You could, in theory, represent that model as a linear stream of tokens, and provide it as context to an LLM directly. It would be an absurdly wasteful number of tokens, at minimum, and the attention-esque algorithm for how someone might "skim" that model given a structured query would be very different from how we skim over text, or image patches, or other things we represent in the token stream of typical multi-modal LLMs.
But could it instead be something that we provide as a tool to LLMs, and use an LLM as the reasoning system to generate structured commands that interact with it? I would wager that anyone who's read a book, drawn a map of the fantasy world within, and argued about that map's validity on the internet, would consider this a viable path.

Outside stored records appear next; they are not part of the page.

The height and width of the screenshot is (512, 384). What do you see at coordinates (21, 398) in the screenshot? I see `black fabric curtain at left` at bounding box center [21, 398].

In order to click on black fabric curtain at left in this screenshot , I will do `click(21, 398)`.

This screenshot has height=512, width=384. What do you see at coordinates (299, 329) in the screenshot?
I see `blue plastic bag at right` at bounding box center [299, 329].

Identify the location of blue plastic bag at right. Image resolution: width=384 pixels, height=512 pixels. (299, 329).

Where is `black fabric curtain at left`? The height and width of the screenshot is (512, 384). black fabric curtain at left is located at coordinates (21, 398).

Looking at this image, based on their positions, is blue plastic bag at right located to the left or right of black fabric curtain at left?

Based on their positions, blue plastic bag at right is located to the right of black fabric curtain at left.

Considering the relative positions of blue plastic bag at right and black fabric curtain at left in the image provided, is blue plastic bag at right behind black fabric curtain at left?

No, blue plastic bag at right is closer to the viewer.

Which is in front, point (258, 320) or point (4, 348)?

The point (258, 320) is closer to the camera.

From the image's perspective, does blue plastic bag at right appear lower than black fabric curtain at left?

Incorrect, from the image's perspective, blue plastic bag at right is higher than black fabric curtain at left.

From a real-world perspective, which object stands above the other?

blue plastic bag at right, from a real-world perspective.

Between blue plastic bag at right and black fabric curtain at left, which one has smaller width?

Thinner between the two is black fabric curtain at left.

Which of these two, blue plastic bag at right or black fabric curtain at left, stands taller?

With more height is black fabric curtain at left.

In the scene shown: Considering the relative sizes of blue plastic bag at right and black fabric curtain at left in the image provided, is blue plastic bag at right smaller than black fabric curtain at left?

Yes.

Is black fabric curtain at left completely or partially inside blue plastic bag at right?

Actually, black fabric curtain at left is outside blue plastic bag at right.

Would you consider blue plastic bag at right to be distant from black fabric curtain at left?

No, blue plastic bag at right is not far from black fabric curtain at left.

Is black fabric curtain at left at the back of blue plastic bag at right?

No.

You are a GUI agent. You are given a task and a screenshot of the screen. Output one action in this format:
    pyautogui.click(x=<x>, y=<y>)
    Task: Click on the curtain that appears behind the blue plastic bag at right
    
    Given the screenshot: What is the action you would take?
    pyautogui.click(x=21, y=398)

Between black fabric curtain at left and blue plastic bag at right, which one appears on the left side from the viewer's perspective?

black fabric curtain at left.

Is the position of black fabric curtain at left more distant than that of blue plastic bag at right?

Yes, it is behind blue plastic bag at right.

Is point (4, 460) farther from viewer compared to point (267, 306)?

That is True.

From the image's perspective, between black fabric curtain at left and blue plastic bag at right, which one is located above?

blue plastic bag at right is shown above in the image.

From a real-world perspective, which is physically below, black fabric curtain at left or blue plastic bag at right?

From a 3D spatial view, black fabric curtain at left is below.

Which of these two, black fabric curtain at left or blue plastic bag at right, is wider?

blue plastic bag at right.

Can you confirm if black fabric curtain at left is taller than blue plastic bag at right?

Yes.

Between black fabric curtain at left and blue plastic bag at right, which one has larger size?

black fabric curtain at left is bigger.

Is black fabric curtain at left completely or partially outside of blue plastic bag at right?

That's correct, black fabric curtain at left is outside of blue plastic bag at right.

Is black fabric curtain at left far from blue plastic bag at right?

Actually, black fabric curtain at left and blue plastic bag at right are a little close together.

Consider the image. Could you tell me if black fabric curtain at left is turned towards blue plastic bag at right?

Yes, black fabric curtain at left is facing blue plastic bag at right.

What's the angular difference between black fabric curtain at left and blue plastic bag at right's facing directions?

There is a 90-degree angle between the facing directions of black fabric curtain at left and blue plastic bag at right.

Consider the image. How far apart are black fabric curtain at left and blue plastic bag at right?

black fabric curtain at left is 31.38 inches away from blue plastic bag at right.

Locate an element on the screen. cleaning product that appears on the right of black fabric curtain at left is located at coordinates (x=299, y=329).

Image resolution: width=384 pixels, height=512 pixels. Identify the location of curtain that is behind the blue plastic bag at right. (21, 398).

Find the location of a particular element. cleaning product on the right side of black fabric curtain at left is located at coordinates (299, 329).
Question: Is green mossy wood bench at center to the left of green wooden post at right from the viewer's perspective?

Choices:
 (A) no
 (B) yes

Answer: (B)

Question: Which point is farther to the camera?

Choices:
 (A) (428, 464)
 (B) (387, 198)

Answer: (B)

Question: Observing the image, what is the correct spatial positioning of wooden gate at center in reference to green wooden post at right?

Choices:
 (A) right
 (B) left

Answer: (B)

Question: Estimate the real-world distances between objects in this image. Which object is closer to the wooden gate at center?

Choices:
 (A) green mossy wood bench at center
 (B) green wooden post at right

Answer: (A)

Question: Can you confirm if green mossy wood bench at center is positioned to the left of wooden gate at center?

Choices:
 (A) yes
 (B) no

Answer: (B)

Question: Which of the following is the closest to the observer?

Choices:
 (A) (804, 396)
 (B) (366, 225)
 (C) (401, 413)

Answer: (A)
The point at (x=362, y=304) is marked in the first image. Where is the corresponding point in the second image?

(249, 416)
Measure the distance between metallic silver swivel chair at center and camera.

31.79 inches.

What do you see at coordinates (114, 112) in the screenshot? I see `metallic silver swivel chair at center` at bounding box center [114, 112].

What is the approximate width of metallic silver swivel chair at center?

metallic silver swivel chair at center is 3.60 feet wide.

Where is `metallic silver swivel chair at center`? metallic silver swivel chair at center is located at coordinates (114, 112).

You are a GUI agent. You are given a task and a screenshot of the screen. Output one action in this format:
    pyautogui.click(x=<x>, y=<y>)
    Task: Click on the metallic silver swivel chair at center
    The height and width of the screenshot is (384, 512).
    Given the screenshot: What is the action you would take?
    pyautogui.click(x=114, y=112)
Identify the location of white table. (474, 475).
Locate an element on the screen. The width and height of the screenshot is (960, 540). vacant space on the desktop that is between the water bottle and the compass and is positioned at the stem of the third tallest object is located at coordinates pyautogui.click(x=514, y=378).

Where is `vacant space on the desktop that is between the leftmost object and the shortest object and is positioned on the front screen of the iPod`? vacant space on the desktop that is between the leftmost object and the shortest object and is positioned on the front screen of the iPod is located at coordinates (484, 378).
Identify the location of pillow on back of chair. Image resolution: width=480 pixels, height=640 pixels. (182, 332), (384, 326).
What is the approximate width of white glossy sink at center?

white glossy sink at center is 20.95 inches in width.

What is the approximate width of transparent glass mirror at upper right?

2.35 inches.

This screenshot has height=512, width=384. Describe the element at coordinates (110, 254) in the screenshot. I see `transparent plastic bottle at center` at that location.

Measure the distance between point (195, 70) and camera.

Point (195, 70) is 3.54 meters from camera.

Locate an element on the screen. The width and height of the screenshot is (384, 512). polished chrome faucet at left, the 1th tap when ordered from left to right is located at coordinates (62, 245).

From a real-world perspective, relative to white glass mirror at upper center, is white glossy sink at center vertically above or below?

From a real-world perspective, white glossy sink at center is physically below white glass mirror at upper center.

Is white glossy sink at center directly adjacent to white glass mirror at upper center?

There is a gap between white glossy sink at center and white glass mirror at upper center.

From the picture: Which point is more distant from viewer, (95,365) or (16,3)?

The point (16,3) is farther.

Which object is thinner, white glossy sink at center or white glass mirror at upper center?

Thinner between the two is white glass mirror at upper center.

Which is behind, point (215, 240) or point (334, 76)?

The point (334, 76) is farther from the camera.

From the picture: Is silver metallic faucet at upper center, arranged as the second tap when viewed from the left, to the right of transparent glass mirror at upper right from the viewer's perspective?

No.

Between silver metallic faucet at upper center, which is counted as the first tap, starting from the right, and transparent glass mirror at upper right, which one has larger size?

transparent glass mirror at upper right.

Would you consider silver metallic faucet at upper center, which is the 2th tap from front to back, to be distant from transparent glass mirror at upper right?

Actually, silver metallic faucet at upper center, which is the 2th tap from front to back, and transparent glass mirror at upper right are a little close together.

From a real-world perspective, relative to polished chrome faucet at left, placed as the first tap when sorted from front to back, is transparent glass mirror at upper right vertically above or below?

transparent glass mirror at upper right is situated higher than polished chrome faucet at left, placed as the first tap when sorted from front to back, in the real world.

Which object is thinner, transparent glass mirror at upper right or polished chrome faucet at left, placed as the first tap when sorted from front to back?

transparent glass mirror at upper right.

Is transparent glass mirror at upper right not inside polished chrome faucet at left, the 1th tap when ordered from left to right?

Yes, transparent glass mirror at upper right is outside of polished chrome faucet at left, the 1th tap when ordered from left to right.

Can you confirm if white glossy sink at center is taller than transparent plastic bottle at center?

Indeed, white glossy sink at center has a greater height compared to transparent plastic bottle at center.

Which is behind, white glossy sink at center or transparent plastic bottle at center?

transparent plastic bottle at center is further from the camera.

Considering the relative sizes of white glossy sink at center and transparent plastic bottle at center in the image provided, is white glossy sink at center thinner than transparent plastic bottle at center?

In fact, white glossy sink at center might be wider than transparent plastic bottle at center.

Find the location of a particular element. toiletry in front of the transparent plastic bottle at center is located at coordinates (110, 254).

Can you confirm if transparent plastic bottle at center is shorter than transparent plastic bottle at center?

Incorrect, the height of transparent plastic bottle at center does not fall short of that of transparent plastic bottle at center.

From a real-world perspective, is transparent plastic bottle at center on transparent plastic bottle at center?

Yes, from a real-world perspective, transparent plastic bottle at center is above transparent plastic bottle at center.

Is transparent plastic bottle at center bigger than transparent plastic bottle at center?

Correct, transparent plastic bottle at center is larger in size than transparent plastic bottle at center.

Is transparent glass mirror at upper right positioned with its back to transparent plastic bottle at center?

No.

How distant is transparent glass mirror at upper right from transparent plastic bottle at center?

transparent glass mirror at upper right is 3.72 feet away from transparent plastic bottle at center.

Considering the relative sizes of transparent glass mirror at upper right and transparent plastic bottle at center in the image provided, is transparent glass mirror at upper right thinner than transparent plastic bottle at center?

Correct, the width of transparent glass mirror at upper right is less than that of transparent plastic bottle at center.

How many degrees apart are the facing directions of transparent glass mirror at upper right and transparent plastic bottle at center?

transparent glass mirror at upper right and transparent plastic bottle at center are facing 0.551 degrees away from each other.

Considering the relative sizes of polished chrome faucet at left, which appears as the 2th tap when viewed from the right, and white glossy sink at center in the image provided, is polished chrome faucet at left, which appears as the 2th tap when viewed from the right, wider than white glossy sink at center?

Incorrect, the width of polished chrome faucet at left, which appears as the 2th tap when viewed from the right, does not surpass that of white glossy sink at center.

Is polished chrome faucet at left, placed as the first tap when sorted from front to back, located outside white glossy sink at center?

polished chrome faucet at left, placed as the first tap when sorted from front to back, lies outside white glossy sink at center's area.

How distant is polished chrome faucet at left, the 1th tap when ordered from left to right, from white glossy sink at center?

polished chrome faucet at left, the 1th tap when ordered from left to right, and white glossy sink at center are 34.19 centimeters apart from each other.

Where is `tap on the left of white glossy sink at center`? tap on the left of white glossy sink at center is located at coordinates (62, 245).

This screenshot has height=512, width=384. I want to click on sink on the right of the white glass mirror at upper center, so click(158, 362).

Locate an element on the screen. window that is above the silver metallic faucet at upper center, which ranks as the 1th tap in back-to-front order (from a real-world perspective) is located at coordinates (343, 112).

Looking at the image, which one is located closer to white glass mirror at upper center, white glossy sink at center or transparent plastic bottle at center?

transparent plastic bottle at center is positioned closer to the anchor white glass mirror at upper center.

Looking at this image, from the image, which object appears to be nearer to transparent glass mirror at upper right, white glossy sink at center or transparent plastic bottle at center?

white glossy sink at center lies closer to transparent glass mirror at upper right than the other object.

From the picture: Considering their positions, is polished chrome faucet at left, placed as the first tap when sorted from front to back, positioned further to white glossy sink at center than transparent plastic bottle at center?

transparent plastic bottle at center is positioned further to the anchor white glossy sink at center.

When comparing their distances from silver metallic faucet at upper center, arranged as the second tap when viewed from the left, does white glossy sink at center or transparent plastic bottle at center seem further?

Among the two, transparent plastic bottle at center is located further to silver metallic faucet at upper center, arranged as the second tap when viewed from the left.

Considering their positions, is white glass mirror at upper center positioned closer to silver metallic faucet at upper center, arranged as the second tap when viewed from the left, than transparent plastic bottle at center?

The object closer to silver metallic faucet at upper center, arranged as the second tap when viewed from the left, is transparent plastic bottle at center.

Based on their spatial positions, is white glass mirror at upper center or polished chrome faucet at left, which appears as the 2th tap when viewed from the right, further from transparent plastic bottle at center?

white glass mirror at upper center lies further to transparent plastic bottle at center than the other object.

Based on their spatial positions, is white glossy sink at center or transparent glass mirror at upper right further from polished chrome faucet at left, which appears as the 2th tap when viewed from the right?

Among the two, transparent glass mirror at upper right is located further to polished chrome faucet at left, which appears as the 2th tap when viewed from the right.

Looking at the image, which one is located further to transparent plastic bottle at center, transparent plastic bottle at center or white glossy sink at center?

At the end of the day, I think that the notion of a "pure LLM" is somewhat pedantic, because the very term LLM encapsulates our capability of "gluing" unstructured text to other arbitrary tools and models. Did we ever expect to tie our hands behind our back and make it so those arbitrary tools and models aren't allowed to maintain state? And if they can maintain state, then they can maintain the world model, and let the LLM apply the "bitter lesson" that compute always wins, on how to best interact with and update that state.